Namun pada saat itu, pemahaman masyarakat tentang nilai sejarah belum tumbuh, sehingga benda-benda yang ditemukan tersebut banyak yang hilang, atau dijadikan jimat dan koleksi pribadi. Hanya sebagian kecil saja yang diserahkan kepada pemerintah.
Temuan Benda Cagar Budaya Bergerak (BCB) kini disimpan oleh Ki Adang dan benda-benda tersebut di antaranya, Fosil tulang dan gigi manusia, Kapak batu, dua buah batu slinder, Lumpang Batu, Batu Korsi, Menhir dan Dolmen, Batu Peluru, Piring dan Poci Keramik serta 3 buah keris dengan luk berbeda.
Situs Gunung Susuru dibatasi oleh sungai Cileueur disebelah Selatan, Sungai Cimuntur sebelah utara, Patimuan sebelah tumur, Benteng Kuno sebelah utara.

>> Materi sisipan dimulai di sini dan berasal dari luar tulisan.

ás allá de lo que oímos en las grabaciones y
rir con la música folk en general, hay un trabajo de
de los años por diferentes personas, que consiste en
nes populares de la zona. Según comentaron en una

Patimuan merupakan daerah pertemuan dua sungai Cimuntur dan Cileueur. Sedangkan Benteng Kuno membentang melintasi desa dari sisi Cimuntur ke sisi Cileueur sepanjang kurang lebih 2 km. Benteng Kuno tersebut terbuat dari susunan Batu dengan ketinggian 1 meter. Tetapi kini keadaanya tidak utuh lagi dikarenakan alurnya melintasi daerah permukiman sehingga oleh masyarakat batunya dipergunakan untuk pembangunan rumah. Sebagian lagi digunakan pembuatan jalan aspal. Di beberapa tempat pondasi maupun strukturnya masih dapat dilihat walau kurang jelas.
Gunung Susuru merupakan patilasan dari kerajaan Galuh Kertabumi yang didirikan oleh Putri Tanduran Ageung, putri dari Raja Galuh yang bernama Sanghyang Cipta, berkedudukan di Salawe, Cimaragas. Putri ini menikah dengan Rangga Permana, keponakan Prabu Geusan Ulun (1578 – 1610 M) sebagai nalendra penerus kerajaan Sunda dan mewarisi daerah bekas wilayah Pajajaran, sebagaimana dikemukakan dalam Pustaka Kertabhumi I/2 (h. 69) yang berbunyi; “Ghesan Ulun nyakrawartti mandala ning Pajajaran kangwus pralaya, ya ta sirnz, ing bhumi Parahyangan. Ikang kedatwan ratu Sumedang haneng Kutamaya ri Sumedangmandala” (Geusan Ulun memerintah wilayah Pajajaran yang telah runtuh, yaitu sirna, di bumi Parahiyangan. Keraton raja Sumedang ini terletak di Kutamaya dalam daerah Sumedang).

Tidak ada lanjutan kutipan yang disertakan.